Ruritanian Romance - Other Ruritanian Settings in Fiction

Other Ruritanian Settings in Fiction

The countries of Syldavia and Borduria, in "The Adventures of Tintin" are clearly literary descendants of Ruritania, this origin especially accentuated by the classical Ruritarian plot device of identical twins - one good, the other bad - used to resolve a mystery in King Ottokar's Sceptre.

Eric Ambler's 1936 novel "The Dark Frontier", taking place at the fictional East European country of Ixania, both uses and parodies the main elements of this sub-genre. And its influence is also evident in the first scenes of Charlie Chaplin's 1957 movie A King in New York, where King Igor Shahdov is dethroned and escapes his unnamed country for America. The sinister Crown Prince Rudolf, whose country is never named and who confronts Simon Templar in several books of the 1930s also has Ruritanian overtones.

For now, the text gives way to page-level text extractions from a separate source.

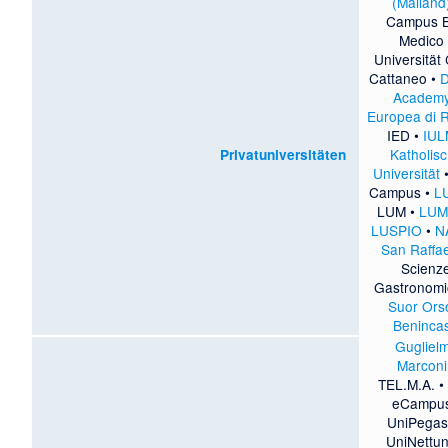
(Mailand
Campus B
Medico
Universität
Cattaneo
•
Academ
Europea di 
IED
•
IU
Katholis
Privatuniversitäten
Universität
Campus
•
L
LUM
•
LUM
LUSPIO
•
N
San Raffa
Scienz
Gastronomi
Suor Ors
Beninca
Gugliel
Marconi
TEL.M.A.
eCampu
UniPega
UniNettu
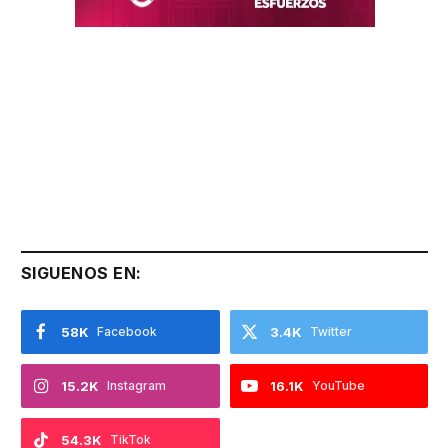
SIGUENOS EN:
58K
Facebook
3.4K
Twitter
15.2K
Instagram
16.1K
YouTube
54.3K
TikTok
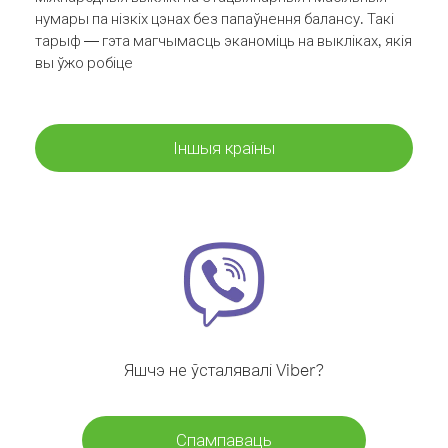
нумары па нізкіх цэнах без папаўнення балансу. Такі
тарыф — гэта магчымасць эканоміць на выкліках, якія
вы ўжо робіце
Іншыя краіны
Яшчэ не ўсталявалі Viber?
Спампаваць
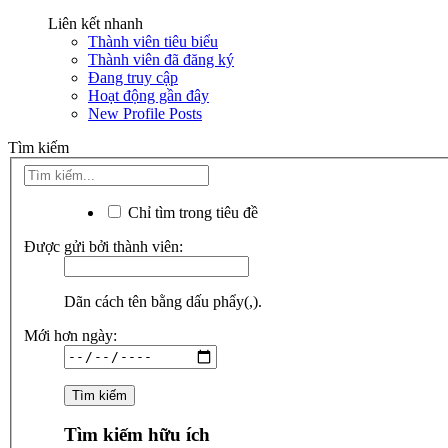
Liên kết nhanh
Thành viên tiêu biểu
Thành viên đã đăng ký
Đang truy cập
Hoạt động gần đây
New Profile Posts
Tìm kiếm
Chỉ tìm trong tiêu đề
Được gửi bởi thành viên:
Dãn cách tên bằng dấu phẩy(,).
Mới hơn ngày:
Tìm kiếm hữu ích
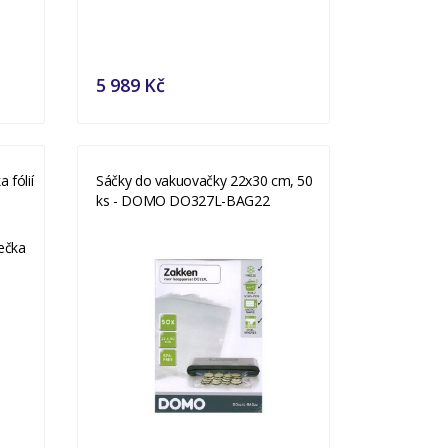
5 989 Kč
 fólií
Sáčky do vakuovačky 22x30 cm, 50
ks - DOMO DO327L-BAG22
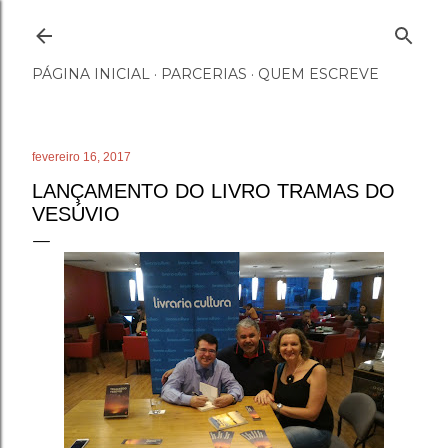
Pular para o conteúdo principal
PÁGINA INICIAL
PARCERIAS
QUEM ESCREVE
fevereiro 16, 2017
LANÇAMENTO DO LIVRO TRAMAS DO
VESÚVIO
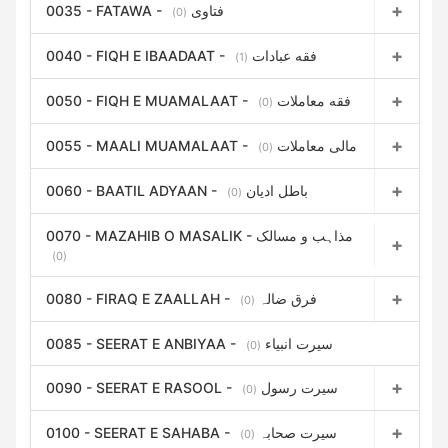
0035 - FATAWA - فتاوی
(0)
0040 - FIQH E IBAADAAT - فقه عبادات
(1)
0050 - FIQH E MUAMALAAT - فقه معاملات
(0)
0055 - MAALI MUAMALAAT - مالی معاملات
(0)
0060 - BAATIL ADYAAN - باطل ادیان
(0)
0070 - MAZAHIB O MASALIK - مذاہب و مسالک
(0)
0080 - FIRAQ E ZAALLAH - فرق ضالہ
(0)
0085 - SEERAT E ANBIYAA - سیرت انبیاء
(0)
0090 - SEERAT E RASOOL - سیرت رسول
(0)
0100 - SEERAT E SAHABA - سیرت صحابہ
(0)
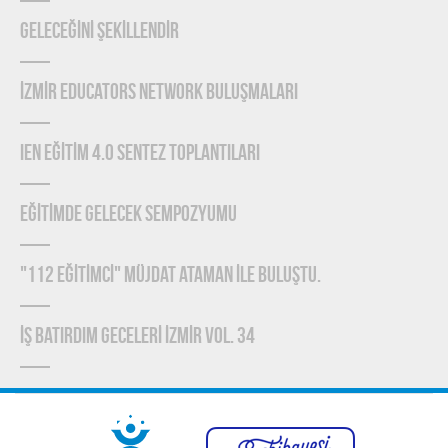
GELECEĞİNİ ŞEKİLLENDİR
İZMİR EDUCATORS NETWORK BULUŞMALARI
IEN EĞİTİM 4.0 SENTEZ TOPLANTILARI
EĞİTİMDE GELECEK SEMPOZYUMU
"112 EĞİTİMCİ" MÜJDAT ATAMAN İLE BULUŞTU.
İŞ BATIRDIM GECELERİ İZMİR VOL. 34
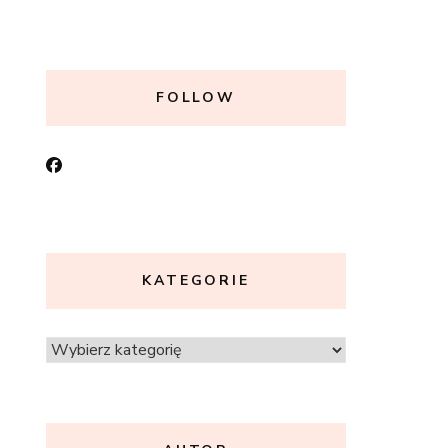
FOLLOW
KATEGORIE
Kategorie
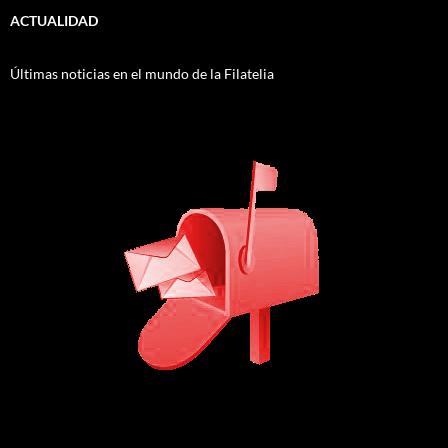
ACTUALIDAD
Últimas noticias en el mundo de la Filatelia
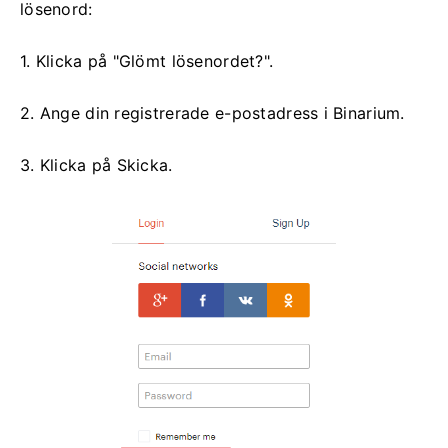
lösenord:
1. Klicka på "Glömt lösenordet?".
2. Ange din registrerade e-postadress i Binarium.
3. Klicka på Skicka.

In an odd take on the genre, the 1956 British sci-fi movie The Gamma People is set in Gudavia, a Ruritanian-style central European dictatorship.

Latveria, ruled by Doctor Doom in the Marvel Comics Universe, is a recognisable late addition to the genre - with the manifest anachronism of the series placing an absolute monarchy in post-World War II Europe.

In the 1938 story Biggles goes to war, the epynomous World War I pilot Biggles was approached by Maltovia to set up an Air Force to protect them from their neighbour Lovitzna, both Ruritanian-style central European countries.

In the 1967 story The Mystery of the Silver Spider, the Three Investigators befriended Prince Djaro from Varania, a Ruritanian-style central European monarchy, during his visit to the United States. To ensure successful coronation of the Prince, and hence prevent Varania from falling under the Eastern Bloc, the United States government despatch the Three Investigators to Varania.